NASHVILLE, Tenn. – Governor Bill Lee’s Unified Command Group announced today that nearly all of Tennessee’s 700 long-term care facilities have completed the required COVID-19 testing of residents and staff, as part of the state’s efforts to protect the health of vulnerable populations.

“We know long-term care residents are the most vulnerable population to COVID-19, and protecting their health and safety is one of our top priorities in fighting this virus,” said Gov. Lee. “That starts with testing all residents and staff to mitigate the spread of the disease within facilities. I’m grateful to our Unified Command for working with facilities across the state to make testing readily available and effective.”

According to the Tennessee Department of Health, 690 long-term care facilities responded to a TDH survey in late May and reported their intent to test staff and residents. Of the 690 facilities responding to the survey, 667, or 96.7 percent, have thus far completed the required COVID-19 testing for residents and staff.

On May 26, 2020, new TDH rules required each long-term care facility in Tennessee to respond to an intent to test survey before June 1, 2020, and to complete the testing of all residents and staff by June 30, 2020.

Hospital Capacity Planning

UCG continues to monitor closely the increases in COVID-19 case numbers and hospitalizations in certain regions of Tennessee, as businesses have reopened and more individuals have been leaving their homes more regularly.
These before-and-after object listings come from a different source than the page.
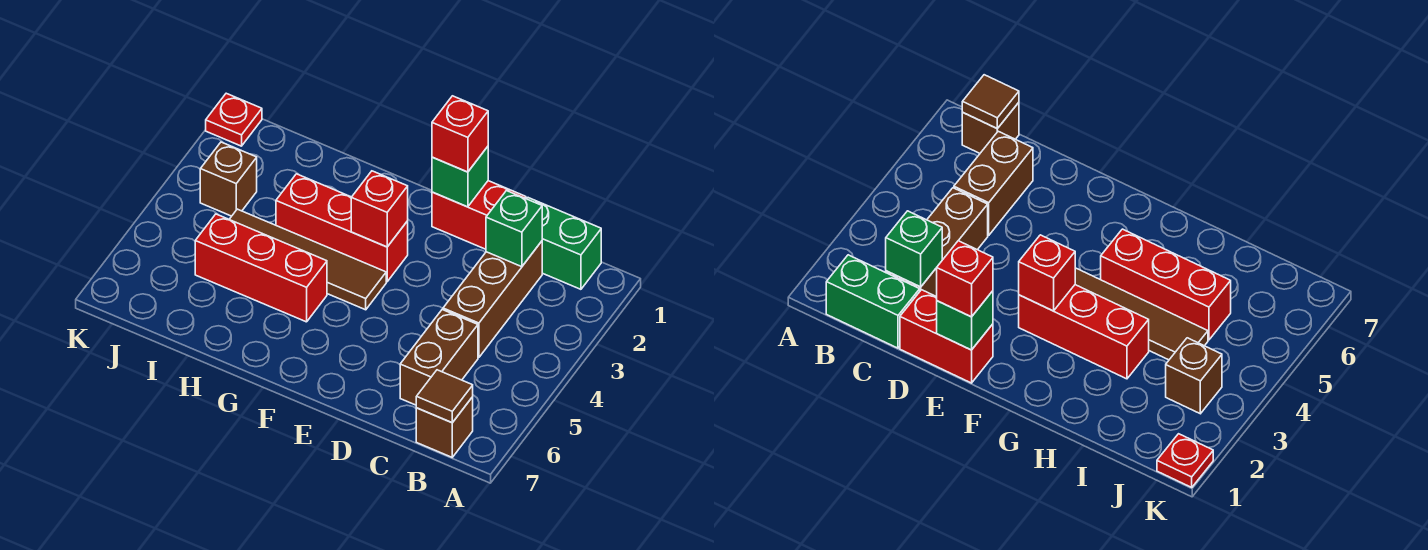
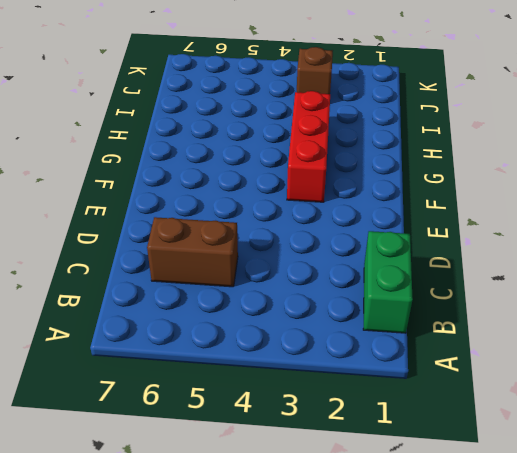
none -> brown 1x1 brick [416,397,473,457]
none -> brown 1x3 brick [443,241,542,358]
none -> red 1x2 brick [432,181,526,249]

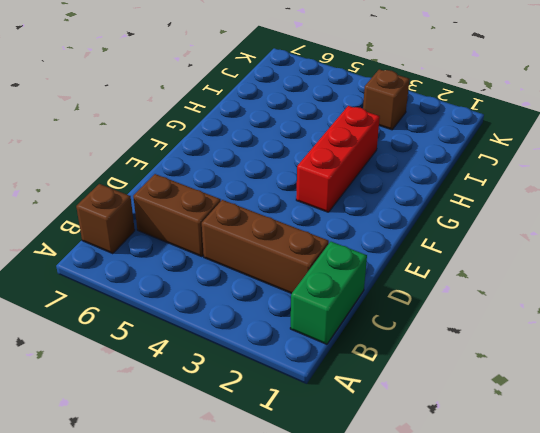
none -> red 1x2 brick [432,181,526,249]
none -> brown 1x4 tile [229,209,386,310]
none -> red 1x3 brick [195,214,327,322]

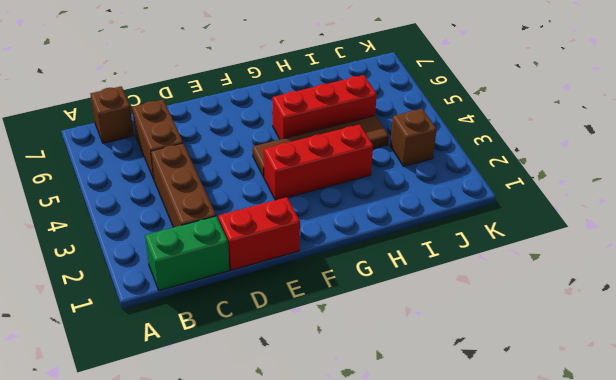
none -> red 1x1 plate [206,93,262,146]
none -> brown 1x1 tile [416,370,473,423]
none -> green 1x1 brick [486,191,542,267]

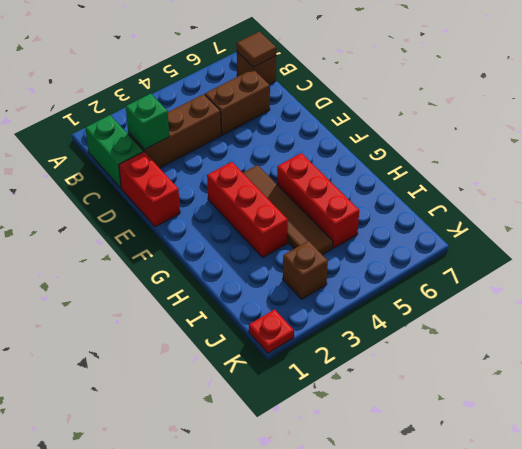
none -> green 1x1 brick [432,147,488,207]
none -> red 1x1 brick [351,171,408,247]
none -> red 1x1 brick [432,96,488,172]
COVID-19 hospitalizations have climbed gradually since reopening to represent approximately four percent of all hospitalized patients in Tennessee, occupying 400 hospital beds in the state.

“We expected the gradual increase in COVID-19 cases that we’ve seen over the last few weeks,” said Tennessee Department of Health (TDH) Commissioner Lisa Piercey, MD, MBA, FAAP. “We are monitoring COVID-19’s data trends and communicating with our hospital partners daily. Hospital capacity remains stable in Tennessee and COVID-19 patients account for less than four percent of all hospitalizations statewide.”

 

Contact Tracing

TDH currently has 640 staff members performing COVID-19 contact tracing activities statewide in coordination with county health departments and TDH’s central and regional offices.

Contact tracers are critical to Tennessee’s COVID-19 response efforts in gathering information from positive cases on symptoms, health condition, and activities prior to and during diagnosis, notifying close contacts of potential exposure to positive COVID-19 cases, and communicating with positive cases and their contacts to monitor symptoms and provide support throughout the 14-day quarantine period.

TDH is recruiting and training an additional 650 contract tracers for its central, local, and regional health offices to augment and support this effort further.

UCG is also reminding all Tennesseans to continue to do their part to prevent the spread of COVID-19. This includes wearing a mask when in public, observing proper distances between people in social settings, washing hands frequently, and minimizing trips and contact with other people, in general.